Greek military brass insists that calm and composure are required, even as one must prepare for all possible eventualities.

In recent months, a special committee has been appointed to study a restructuring of the Greek armed forces. In that regard, top military officials believe that it was unwise for Defence Minister Panos Kammenos’ to announce that 3,500 troops will go to ASDEN (including the Aegean area) and to the Evros border region.

The overall impression in the military staffs is that Greece finds itself alone in a sea of instability, which requires the adoption of elements of the Israeli military model – to depend on its own forces to fend off a threat from the east.

The tough reality is that the Greek armed forces require an upgrading of weapons systems. That includes upgrading the basic core of the Air Force fleet, and upgrading the main surface units of the Greek Navy.

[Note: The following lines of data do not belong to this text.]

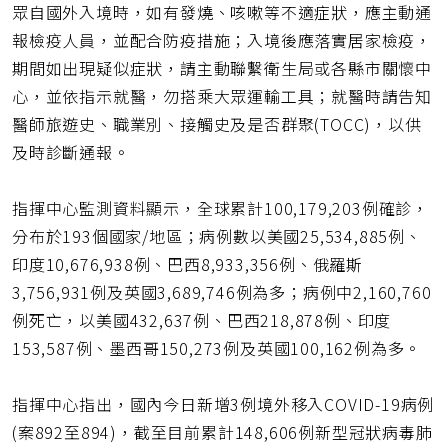
眾自國外入境時，如有發燒、咳嗽等不適症狀，應主動通
報檢疫人員，並配合防疫措施；入境後應落實居家檢疫，
期間如出現疑似症狀，請主動聯繫衛生局或各縣市關懷中
心，並依指示就醫，勿搭乘大眾運輸工具；就醫時請告知
醫師旅遊史、職業別、接觸史及是否群聚(TOCC)，以供
及時診斷通報。
指揮中心監測資料顯示，全球累計100,179,203例確診，
分布於193個國家/地區；病例數以美國25,534,885例、
印度10,676,938例、巴西8,933,356例、俄羅斯
3,756,931例及英國3,689,746例為多；病例中2,160,760
例死亡，以美國432,637例、巴西218,878例、印度
153,587例、墨西哥150,273例及英國100,162例為多。
指揮中心指出，國內今日新增3例境外移入COVID-19病例
(案892至894)，截至目前累計148,606例新型冠狀病毒肺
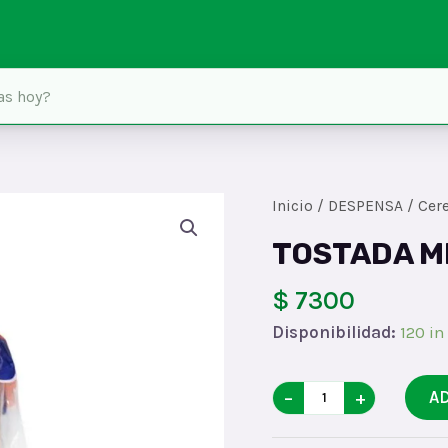
Inicio
/
DESPENSA
/
Cere
TOSTADA M
$ 7300
Disponibilidad:
120 in
TOSTADA
−
+
A
MIx3
quantity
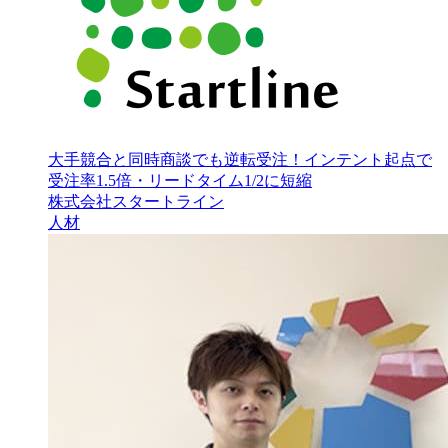
大手競合と同時商談でも逆転受注！インテント起点で
受注率1.5倍・リードタイム1/2に短縮
株式会社スタートライン
人材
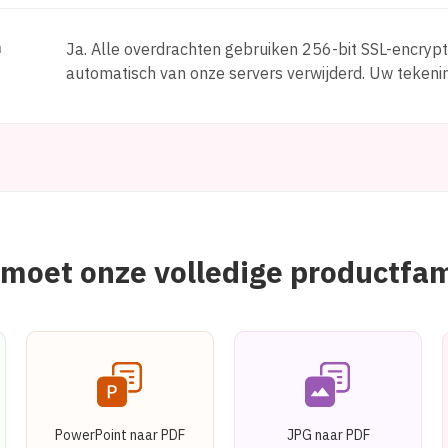
n
Ja. Alle overdrachten gebruiken 256-bit SSL-encryp
automatisch van onze servers verwijderd. Uw tekeni
moet onze volledige productfam
PowerPoint naar PDF
JPG naar PDF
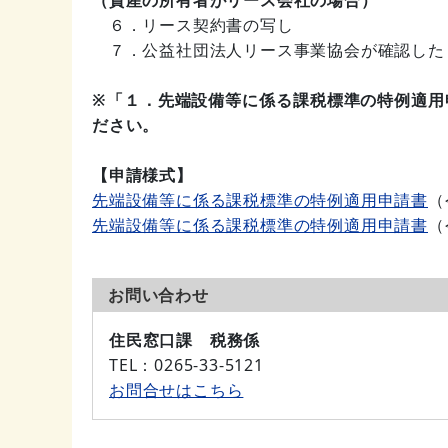
６．リース契約書の写し
７．公益社団法人リース事業協会が確認した
※「１．先端設備等に係る課税標準の特例適用
ださい。
【申請様式】
先端設備等に係る課税標準の特例適用申請書
（
先端設備等に係る課税標準の特例適用申請書
（
お問い合わせ
住民窓口課 税務係
TEL
：0265-33-5121
お問合せはこちら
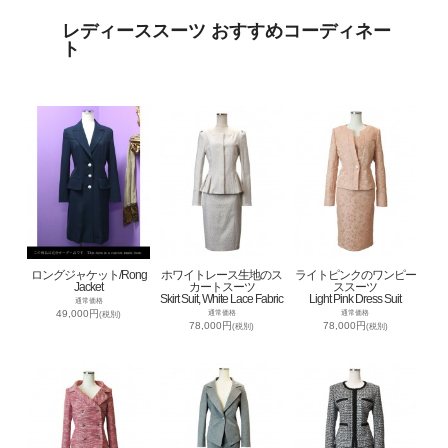
レディーススーツ おすすめコーディネー
ト
ロングジャケット/Rong
ホワイトレース生地のス
ライトピンクのワンピー
Jacket
カートスーツ
ススーツ
Skirt Suit, White Lace Fabric
Light Pink Dress Suit
通常価格
49,000円
通常価格
通常価格
(税別)
78,000円
78,000円
(税別)
(税別)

A key component for the Air Force is the upgrade of 85 F-16 fighter jets, which will cost about 1.1 billion euros.

In the Navy, there are plans to upgrade MEKKO frigates in the coming months, which delayed due to the economic crisis.

PM Alexis Tsipras, in talks with French President Emmanuel Macron, discussed the purchase of new generation digital Belharra – or Belh@rra – frigates.


Athens is particularly concerned about the dual threat of Ankara buying Russian S-400 missile systems and super-advanced US F-35 stealth fighters.

Washington is thinking of examining sanctions against Turkey over the S-400s deal, and at the same time is upgrading its military presence in Greece.

At the same time, the US is upgrading military cooperation with Greece, stationing drones in Larissa and expanding the capabilities of the Souda Bay air base in Crete.